§ Your goal
From the entries below, print exactly the span beginning with the line holding "Among the amusing" and ending with the line holding "Historic snowfall totals possible", endpoints included, and skip any pictures.

§ Provided material
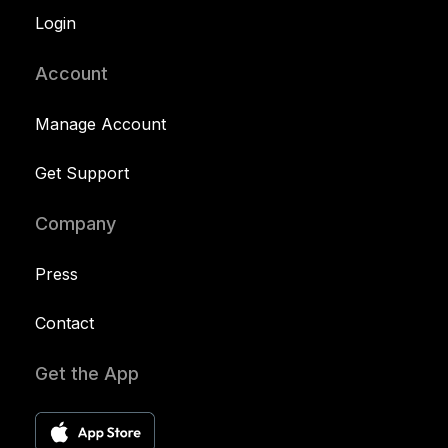
Login
Account
Manage Account
Get Support
Company
Press
Contact
Get the App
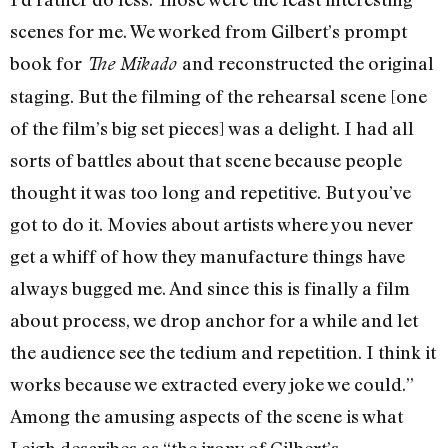
scenes for me. We worked from Gilbert’s prompt
book for
and reconstructed the original
The Mikado
staging. But the filming of the rehearsal scene [one
of the film’s big set pieces] was a delight. I had all
sorts of battles about that scene because people
thought it was too long and repetitive. But you’ve
got to do it. Movies about artists where you never
get a whiff of how they manufacture things have
always bugged me. And since this is finally a film
about process, we drop anchor for a while and let
the audience see the tedium and repetition. I think it
works because we extracted every joke we could.”
Among the amusing aspects of the scene is what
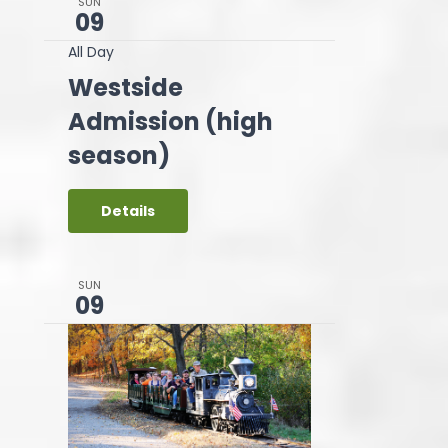
SUN
09
All Day
Westside
Admission (high
season)
Details
SUN
09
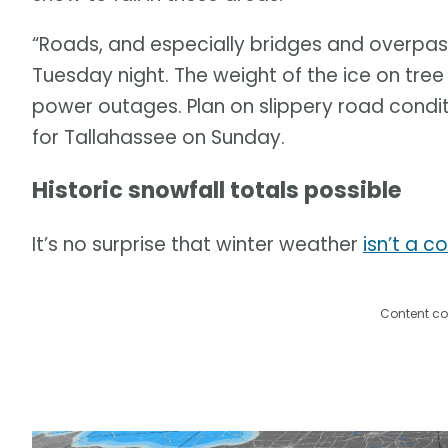
“Roads, and especially bridges and overpass
Tuesday night. The weight of the ice on tr
power outages. Plan on slippery road condit
for Tallahassee on Sunday.
Historic snowfall totals possible
It’s no surprise that winter weather
isn’t a 
Content co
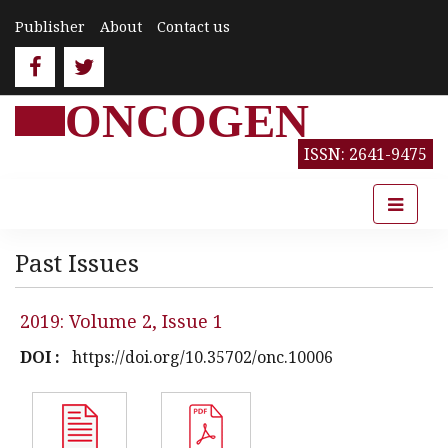
Publisher
About
Contact us
ONCOGEN
ISSN: 2641-9475
Past Issues
2019: Volume 2, Issue 1
DOI :
https://doi.org/10.35702/onc.10006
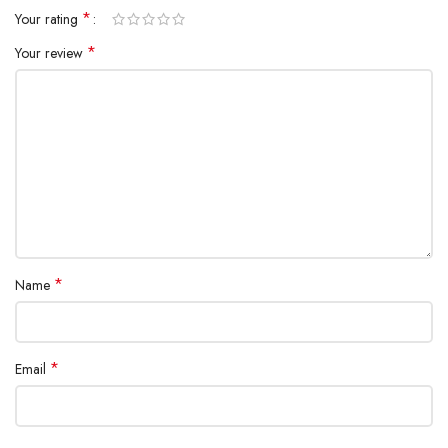
*
Your rating
*
Your review
*
Name
*
Email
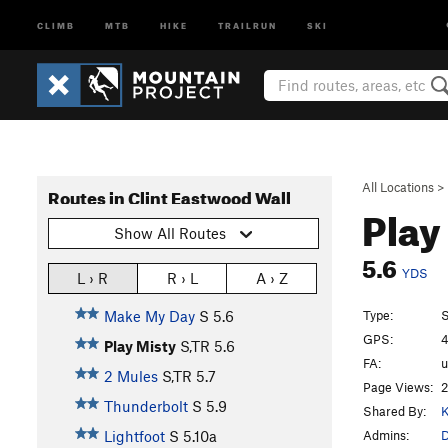
CLIMB
MTB
HIKE
TRAILRUN
SKI
All Locations
>
Routes in Clint Eastwood Wall
Play
Show All Routes
5.6
YDS
L › R
R › L
A › Z
Type:
S
Make My Day
S
5.6
GPS:
4
Play Misty
S,TR
5.6
FA:
2 Mules
S,TR
5.7
Page Views:
2
Thunderbolt
S
5.9
Shared By:
K
Admins:
Lightfoot
S
5.10a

§ The completed task
Among the amusing aspects of the scene is what
SUN
09
All Day
Westside
Admission (high
season)
Details
SUN
09
“Roads, and especially bridges and overpass
Tuesday night. The weight of the ice on tr
power outages. Plan on slippery road condit
for Tallahassee on Sunday.
Historic snowfall totals possible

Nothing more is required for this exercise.